### WHAT TO WORK ON
Extract every record, keeping each one exactly as it is.

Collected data
========================================

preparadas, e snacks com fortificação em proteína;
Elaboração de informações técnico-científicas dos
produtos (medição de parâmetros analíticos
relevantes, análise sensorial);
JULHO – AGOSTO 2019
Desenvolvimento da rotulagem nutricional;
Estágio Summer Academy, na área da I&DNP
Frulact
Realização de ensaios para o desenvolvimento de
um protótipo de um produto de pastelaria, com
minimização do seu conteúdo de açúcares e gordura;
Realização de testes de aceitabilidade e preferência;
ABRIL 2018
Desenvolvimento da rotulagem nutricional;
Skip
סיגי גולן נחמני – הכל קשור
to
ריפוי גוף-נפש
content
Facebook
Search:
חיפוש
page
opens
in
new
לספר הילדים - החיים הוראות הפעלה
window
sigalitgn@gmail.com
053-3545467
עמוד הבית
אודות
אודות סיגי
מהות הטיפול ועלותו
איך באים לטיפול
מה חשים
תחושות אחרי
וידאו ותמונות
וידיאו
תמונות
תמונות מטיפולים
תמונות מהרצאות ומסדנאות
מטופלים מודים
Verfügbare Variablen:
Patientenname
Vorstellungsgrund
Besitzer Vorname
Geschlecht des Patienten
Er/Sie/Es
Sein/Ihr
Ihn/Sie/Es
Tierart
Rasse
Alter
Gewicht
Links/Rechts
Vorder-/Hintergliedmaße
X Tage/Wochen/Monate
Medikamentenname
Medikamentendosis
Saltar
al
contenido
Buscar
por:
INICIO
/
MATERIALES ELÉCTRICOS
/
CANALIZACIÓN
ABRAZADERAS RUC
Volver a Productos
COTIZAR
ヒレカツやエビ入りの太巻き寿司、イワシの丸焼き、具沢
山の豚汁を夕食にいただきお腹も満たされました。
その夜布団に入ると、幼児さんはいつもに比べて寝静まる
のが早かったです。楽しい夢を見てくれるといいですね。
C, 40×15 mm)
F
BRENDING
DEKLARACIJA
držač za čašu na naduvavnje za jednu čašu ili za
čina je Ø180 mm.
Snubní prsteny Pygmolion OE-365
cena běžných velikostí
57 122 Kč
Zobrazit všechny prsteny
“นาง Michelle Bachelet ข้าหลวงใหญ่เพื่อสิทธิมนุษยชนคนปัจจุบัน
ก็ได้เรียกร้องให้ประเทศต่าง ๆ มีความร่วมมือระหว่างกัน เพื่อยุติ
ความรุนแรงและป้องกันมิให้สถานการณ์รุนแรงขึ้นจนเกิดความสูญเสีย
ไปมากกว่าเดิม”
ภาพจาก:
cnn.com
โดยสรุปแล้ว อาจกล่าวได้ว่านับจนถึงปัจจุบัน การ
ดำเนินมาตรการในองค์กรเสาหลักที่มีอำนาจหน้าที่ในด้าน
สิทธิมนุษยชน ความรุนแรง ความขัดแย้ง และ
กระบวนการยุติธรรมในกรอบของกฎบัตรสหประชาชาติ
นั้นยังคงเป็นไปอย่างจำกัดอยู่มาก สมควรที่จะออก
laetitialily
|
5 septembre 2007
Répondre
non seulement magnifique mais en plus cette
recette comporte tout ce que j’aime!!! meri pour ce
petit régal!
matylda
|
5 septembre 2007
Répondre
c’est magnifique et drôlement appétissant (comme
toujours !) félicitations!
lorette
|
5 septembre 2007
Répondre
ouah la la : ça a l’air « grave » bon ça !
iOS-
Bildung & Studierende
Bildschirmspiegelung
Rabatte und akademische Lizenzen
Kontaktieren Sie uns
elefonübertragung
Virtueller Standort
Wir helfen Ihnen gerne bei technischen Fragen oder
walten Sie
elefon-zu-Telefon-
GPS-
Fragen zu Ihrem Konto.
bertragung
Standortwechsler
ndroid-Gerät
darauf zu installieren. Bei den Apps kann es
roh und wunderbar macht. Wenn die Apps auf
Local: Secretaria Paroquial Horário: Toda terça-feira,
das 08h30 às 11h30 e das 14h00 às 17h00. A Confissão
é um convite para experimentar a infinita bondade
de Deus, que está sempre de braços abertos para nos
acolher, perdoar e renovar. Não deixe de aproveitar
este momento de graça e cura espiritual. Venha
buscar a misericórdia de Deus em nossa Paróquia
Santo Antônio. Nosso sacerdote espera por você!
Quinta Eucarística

========================================

### EXPECTED OUTPUT
preparadas, e snacks com fortificação em proteína;
Elaboração de informações técnico-científicas dos
produtos (medição de parâmetros analíticos
relevantes, análise sensorial);
JULHO – AGOSTO 2019
Desenvolvimento da rotulagem nutricional;
Estágio Summer Academy, na área da I&DNP
Frulact
Realização de ensaios para o desenvolvimento de
um protótipo de um produto de pastelaria, com
minimização do seu conteúdo de açúcares e gordura;
Realização de testes de aceitabilidade e preferência;
ABRIL 2018
Desenvolvimento da rotulagem nutricional;
Skip
סיגי גולן נחמני – הכל קשור
to
ריפוי גוף-נפש
content
Facebook
Search:
חיפוש
page
opens
in
new
לספר הילדים - החיים הוראות הפעלה
window
sigalitgn@gmail.com
053-3545467
עמוד הבית
אודות
אודות סיגי
מהות הטיפול ועלותו
איך באים לטיפול
מה חשים
תחושות אחרי
וידאו ותמונות
וידיאו
תמונות
תמונות מטיפולים
תמונות מהרצאות ומסדנאות
מטופלים מודים
Verfügbare Variablen:
Patientenname
Vorstellungsgrund
Besitzer Vorname
Geschlecht des Patienten
Er/Sie/Es
Sein/Ihr
Ihn/Sie/Es
Tierart
Rasse
Alter
Gewicht
Links/Rechts
Vorder-/Hintergliedmaße
X Tage/Wochen/Monate
Medikamentenname
Medikamentendosis
Saltar
al
contenido
Buscar
por:
INICIO
/
MATERIALES ELÉCTRICOS
/
CANALIZACIÓN
ABRAZADERAS RUC
Volver a Productos
COTIZAR
ヒレカツやエビ入りの太巻き寿司、イワシの丸焼き、具沢
山の豚汁を夕食にいただきお腹も満たされました。
その夜布団に入ると、幼児さんはいつもに比べて寝静まる
のが早かったです。楽しい夢を見てくれるといいですね。
C, 40×15 mm)
F
BRENDING
DEKLARACIJA
držač za čašu na naduvavnje za jednu čašu ili za
čina je Ø180 mm.
Snubní prsteny Pygmolion OE-365
cena běžných velikostí
57 122 Kč
Zobrazit všechny prsteny
“นาง Michelle Bachelet ข้าหลวงใหญ่เพื่อสิทธิมนุษยชนคนปัจจุบัน
ก็ได้เรียกร้องให้ประเทศต่าง ๆ มีความร่วมมือระหว่างกัน เพื่อยุติ
ความรุนแรงและป้องกันมิให้สถานการณ์รุนแรงขึ้นจนเกิดความสูญเสีย
ไปมากกว่าเดิม”
ภาพจาก:
cnn.com
โดยสรุปแล้ว อาจกล่าวได้ว่านับจนถึงปัจจุบัน การ
ดำเนินมาตรการในองค์กรเสาหลักที่มีอำนาจหน้าที่ในด้าน
สิทธิมนุษยชน ความรุนแรง ความขัดแย้ง และ
กระบวนการยุติธรรมในกรอบของกฎบัตรสหประชาชาติ
นั้นยังคงเป็นไปอย่างจำกัดอยู่มาก สมควรที่จะออก
laetitialily
|
5 septembre 2007
Répondre
non seulement magnifique mais en plus cette
recette comporte tout ce que j’aime!!! meri pour ce
petit régal!
matylda
|
5 septembre 2007
Répondre
c’est magnifique et drôlement appétissant (comme
toujours !) félicitations!
lorette
|
5 septembre 2007
Répondre
ouah la la : ça a l’air « grave » bon ça !
iOS-
Bildung & Studierende
Bildschirmspiegelung
Rabatte und akademische Lizenzen
Kontaktieren Sie uns
elefonübertragung
Virtueller Standort
Wir helfen Ihnen gerne bei technischen Fragen oder
walten Sie
elefon-zu-Telefon-
GPS-
Fragen zu Ihrem Konto.
bertragung
Standortwechsler
ndroid-Gerät
darauf zu installieren. Bei den Apps kann es
roh und wunderbar macht. Wenn die Apps auf
Local: Secretaria Paroquial Horário: Toda terça-feira,
das 08h30 às 11h30 e das 14h00 às 17h00. A Confissão
é um convite para experimentar a infinita bondade
de Deus, que está sempre de braços abertos para nos
acolher, perdoar e renovar. Não deixe de aproveitar
este momento de graça e cura espiritual. Venha
buscar a misericórdia de Deus em nossa Paróquia
Santo Antônio. Nosso sacerdote espera por você!
Quinta Eucarística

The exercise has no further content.